Posts Tagged ‘empowermen’

Cross-genre knowledge is empowering

My guest today is Sally J. Walker, who is Editorial “Director of The Fiction Works and Script Supervisor of Misty Mountain Productions.  Sally’s own writing include two novels,  a Western, DESERT TIME and a mainstream literary, LETTING GO OF SACRED THINGS.  She is also president of the Nebraska Writers Guild.

Like many other people I treasure, Sally came into my life by serendipity.  A friend said, “There’s this writing workshop…” and I said, “Writing?  Why not?”  There were two workshops, both taught by Sally in a single week end.   I still have the notes twenty years later (and still use them) and now Sally is teaching a for Writers Online .Classes in August.  Her workshop will be on Cross-Genre writing, and here’s a little of what Sally has to say about the power of Cross-Genre work.

“Cross-Genre Knowledge is Empowering”

By Sally J. Walker

Most writers create stories similar to their reading tastes or live up to that adage “Write what you like to read!”  Some writers consciously write to a specific market, as in “Write to your reader expectations.”  But what happens when your style of storytelling COULD pull in more readers from other genres with their own set of expectations?

Well, that requires an understanding of the expectations of the scope of and details of those other genres.  Incorporating those expectation elements can result in “Cross-Genre Appeal” and that is precisely what my up-coming course at Writers Online Classes will be all about.

I have found a particular appeal, even a challenge to deliberately weaving in types of characters and plot structures from various OTHER genres than the main genre I am writing in.  The practice stimulates my creative process, my growth as a writer.  The possibilities are endless.

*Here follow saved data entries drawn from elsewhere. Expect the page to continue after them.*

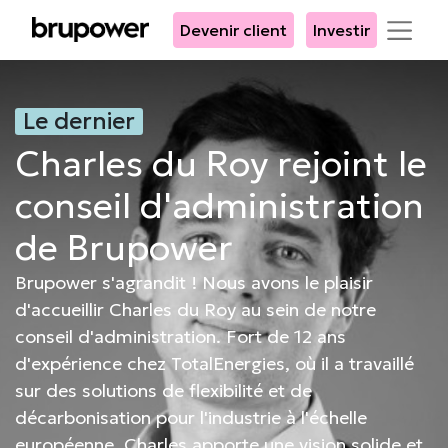
Devenir client
Investir
Le dernier
Charles du Roy rejoint le
conseil d'administration
de Brupower
Brupower s'agrandit ! Nous avons le plaisir
d'accueillir Charles du Roy au sein de notre
conseil d'administration. Fort de 12 ans
d'expérience chez TotalEnergies, où il a travaillé
sur des solutions de flexibilité et de
décarbonisation pour l'industrie à l'échelle
européenne, Charles apporte une vision solide et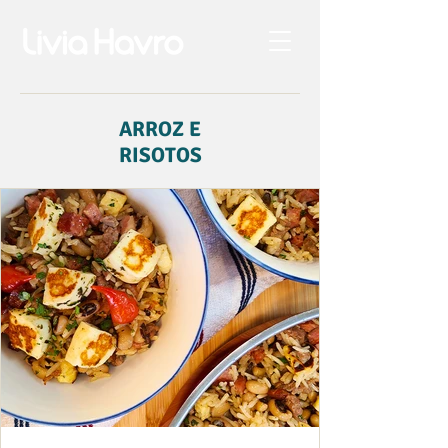
ARROZ E
RISOTOS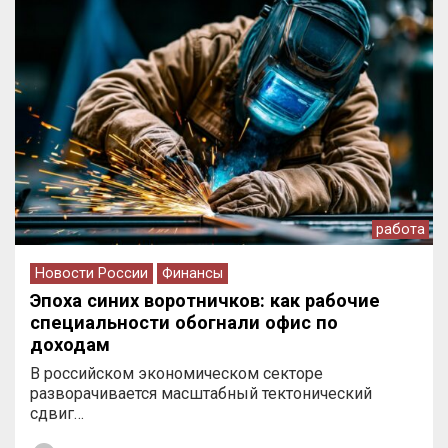
работа
Новости России
Финансы
Эпоха синих воротничков: как рабочие
специальности обогнали офис по
доходам
В российском экономическом секторе
разворачивается масштабный тектонический
сдвиг…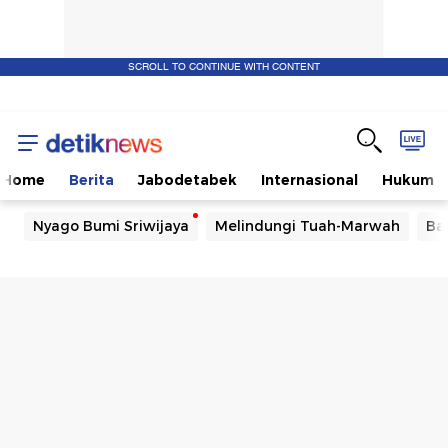
SCROLL TO CONTINUE WITH CONTENT
Home
Berita
Jabodetabek
Internasional
Hukum
Nyago Bumi Sriwijaya
Melindungi Tuah-Marwah
Ba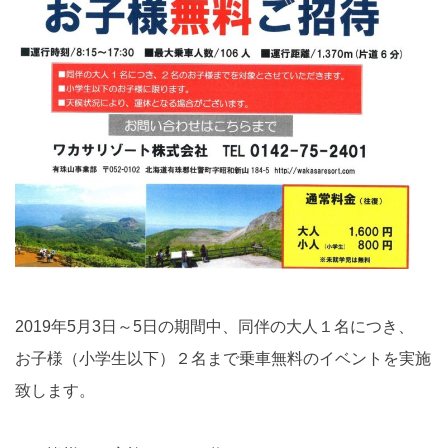
2019年5月3日～5日の期間中、同伴の大人１名につき、
お子様（小学生以下）２名まで乗車無料のイベントを実施
致します。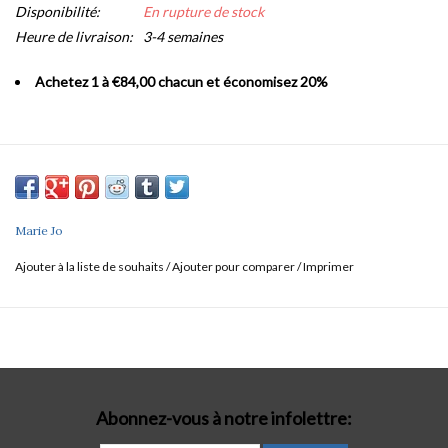
Disponibilité:
En rupture de stock
Heure de livraison:
3-4 semaines
Achetez 1 à €84,00 chacun et économisez 20%
Marie Jo
Ajouter à la liste de souhaits
/
Ajouter pour comparer
/
Imprimer
Abonnez-vous à notre infolettre:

At this very moment I am writing a Christian western romance.  Each of those three genres dictate conventions, limits and specific elements I must work at everyday so that a reader favoring any one of the three genres will be satisfied.  I don’t want to be predictable nor boring.  I want my characters to be unique and my plot events to be convoluted yet logical to the sequences I create.  It is hard work to maintain a well-crafted literary flow as I do all that . . . but, WOW, is it gratifying when I am “in the zone” and story flows out of my mind and into my fingertips.

My awareness made me think of other stories I have created:  an action-adventure romantic mystery (When Eagles Scream, a screenplay), a contemporary western horror (Eyes of the Cat, another screenplay), a children’s Scottish fantasy (The Legend of the Golden Rose, a read-aloud picture book), an historical romantic suspense (Please Believe in Passion, a novel) then on and on through my portfolio.  As I objectively assessed each of the projects I have completed, I discovered  a subconscious effort to write cross-genre stories all along.

This AWARENESS empowered me as I revised each of my works readying them for marketing.  I identified where I could trim blatant elements to artistic subtlety and where I could enhance thin elements to meet the expectations of readers (and editors) in OTHER genres I could market to.

Subsequently, I encountered writers who did not understand other genre expectations but likewise wanted to write for a broader appeal that would increase their own chances of selling a project.  So, I took my notes of the various genres, studied them in depth to verify my own observations AND researched the dictates of genre experts to create a succinct series of lessons in “how to” do that very thing, deliberately write for cross-genre appeal.  for me, the study and practice has proven that adage “Knowledge is power.”

What a hoot to share with others in a succinct, time-saving manner and empower them!